Cette primaire de la droite, exercice jugé contre-nature par les tenants de la tradition bonapartiste, tient décidément toutes ses promesses. On connaîtra dimanche le nom des finalistes. Juppé contre Sarkozy ? A vingt-quatre heures du scrutin, ce n’est plus si sûr. Tout indique que François Fillon peut espérer une qualification. Aux dépens de Sarkozy ? Ce serait une énorme surprise. L’ancien chef de l’Etat s’appuie sur un socle de fans ultra-motivés qui devraient lui garantir un bon million de voix. Ce que semblent confirmer les sondages, qui le créditent de plus de 30 % d’intention de vote depuis plusieurs semaines.
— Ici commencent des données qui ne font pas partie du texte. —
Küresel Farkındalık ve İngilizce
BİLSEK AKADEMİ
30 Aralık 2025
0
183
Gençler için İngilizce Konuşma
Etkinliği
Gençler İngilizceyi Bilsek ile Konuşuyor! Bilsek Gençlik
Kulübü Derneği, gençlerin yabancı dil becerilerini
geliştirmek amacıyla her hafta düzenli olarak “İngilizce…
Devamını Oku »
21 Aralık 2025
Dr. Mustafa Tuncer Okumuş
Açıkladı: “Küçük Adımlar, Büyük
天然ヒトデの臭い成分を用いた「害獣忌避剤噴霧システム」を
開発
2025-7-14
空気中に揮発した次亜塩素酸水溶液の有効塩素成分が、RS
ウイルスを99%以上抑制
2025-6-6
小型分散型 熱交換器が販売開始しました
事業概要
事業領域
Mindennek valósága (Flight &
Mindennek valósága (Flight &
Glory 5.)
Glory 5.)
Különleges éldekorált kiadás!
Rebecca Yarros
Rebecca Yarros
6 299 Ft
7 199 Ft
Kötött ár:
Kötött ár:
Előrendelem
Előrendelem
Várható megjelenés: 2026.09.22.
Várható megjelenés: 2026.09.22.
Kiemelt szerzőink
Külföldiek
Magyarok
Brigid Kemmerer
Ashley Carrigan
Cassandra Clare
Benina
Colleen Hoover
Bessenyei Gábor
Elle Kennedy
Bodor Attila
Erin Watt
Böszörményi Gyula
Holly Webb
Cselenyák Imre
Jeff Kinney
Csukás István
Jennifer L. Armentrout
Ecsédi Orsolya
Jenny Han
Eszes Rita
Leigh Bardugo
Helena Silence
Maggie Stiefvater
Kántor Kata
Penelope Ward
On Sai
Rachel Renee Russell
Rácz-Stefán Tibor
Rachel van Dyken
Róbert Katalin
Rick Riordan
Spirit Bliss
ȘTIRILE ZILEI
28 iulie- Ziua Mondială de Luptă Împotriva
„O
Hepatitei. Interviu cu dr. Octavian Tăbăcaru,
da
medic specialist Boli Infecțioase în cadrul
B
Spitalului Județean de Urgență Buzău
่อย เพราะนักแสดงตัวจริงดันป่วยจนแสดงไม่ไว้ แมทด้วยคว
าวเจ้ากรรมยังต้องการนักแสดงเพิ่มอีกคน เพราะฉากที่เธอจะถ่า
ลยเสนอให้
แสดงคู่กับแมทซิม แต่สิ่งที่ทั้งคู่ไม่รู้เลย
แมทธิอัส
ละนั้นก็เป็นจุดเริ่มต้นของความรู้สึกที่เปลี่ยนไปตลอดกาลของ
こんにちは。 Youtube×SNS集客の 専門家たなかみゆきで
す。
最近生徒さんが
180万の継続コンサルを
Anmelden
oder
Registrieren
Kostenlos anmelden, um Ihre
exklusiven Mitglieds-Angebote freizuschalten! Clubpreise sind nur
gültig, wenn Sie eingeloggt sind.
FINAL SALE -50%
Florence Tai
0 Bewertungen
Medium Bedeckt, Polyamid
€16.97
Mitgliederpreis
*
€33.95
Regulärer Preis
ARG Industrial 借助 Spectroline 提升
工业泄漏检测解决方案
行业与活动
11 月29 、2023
L’autre scénario, élimination de Juppé par Fillon, serait un énorme coup de massue pour les juppéistes, eux qui n’étaient pas loin, ces dernières semaines, de se répartir les ministères. Ce serait pourtant dans la logique des dynamiques de cette fin de campagne : le maire de Bordeaux dégringole tandis que le député de Paris opère un rattrapage fulgurant. Dans tous les cas, les enquêtes démontrent que pour l’ancien chef de l’Etat, le risque de défaite au second tour est directement proportionnel à la participation. Avec plus de 3 millions de votants, le succès de la primaire signerait l’échec de Sarkozy. Et inversement…
«Moralement»
Entre l'ex-Président et son ex-Premier ministre, ce système de sélection a toujours été un sujet de désaccord. En 2011, le premier avait critiqué «la présidentielle à quatre tours» inaugurée par les socialistes avec leur «primaire citoyenne». Fillon, au contraire, avait salué ce «processus moderne». Cette contradiction avait ressurgi en mai 2012, quelques jours après l'élection de François Hollande, quand l'ex-Premier ministre avait osé prétendre qu'il n'y avait «plus de leader naturel» à droite et que par conséquent «une compétition» était engagée. «Moralement, Sarkozy demeure notre leader naturel», avait protesté, indigné, le grognard sarkozyste Christian Estrosi.
Mais Fillon s'est entêté. En novembre 2012, il confie à Libé qu'il veut prendre la présidence de l'UMP pour s'assurer qu'une «primaire ouverte» sera bien organisée pour 2017. Avec Copé chef de parti, il avait quelques raisons de craindre que ce projet s'enlise. Malgré la «victoire» très contestée de Copé à cette élection, Fillon obtiendra gain de cause. Menaçant de faire sécession avec ses amis, il exige en avril 2013 que soit gravé dans les statuts de l'UMP le principe d'une primaire ouverte. «Puisque c'est la mode», avait concédé Copé tandis que son ami Hortefeux, porte-parole de l'ex-Président, prenait de haut cette innovation anecdotique : «Pour Nicolas Sarkozy, la primaire, c'est secondaire», avait-il ironisé. Pour les sarkozystes, leur chef préparait son retour et la question de sa succession ne se poserait donc pas. Quand l'affaire Bygmalion accélère son calendrier, Sarkozy ne prend pas la question de la primaire au sérieux. Redevenu président de l'UMP (bientôt rebaptisé Les Républicains), il ne doute pas que la concurrence va s'évaporer sous le rayonnement de son leadership.
Charismatique
C’est pourquoi il laisse charitablement ses rivaux organiser cette primaire dont il ne devait faire qu’une bouchée. Au sein du comité d’organisation présidé par le député LR Thierry Solère, les sarkozystes font de la figuration. Et quand ils comprennent que la magie du chef charismatique n’opère pas, il est trop tard pour revenir en arrière. Sous la responsabilité d’une haute autorité indépendante, les organisateurs de la primaire ont tout fait pour attirer le plus grand nombre possible d’électeurs. Ce qui revient, personne ne l’ignore, à rendre toujours plus difficile une victoire de Sarkozy au second tour, le 27 novembre.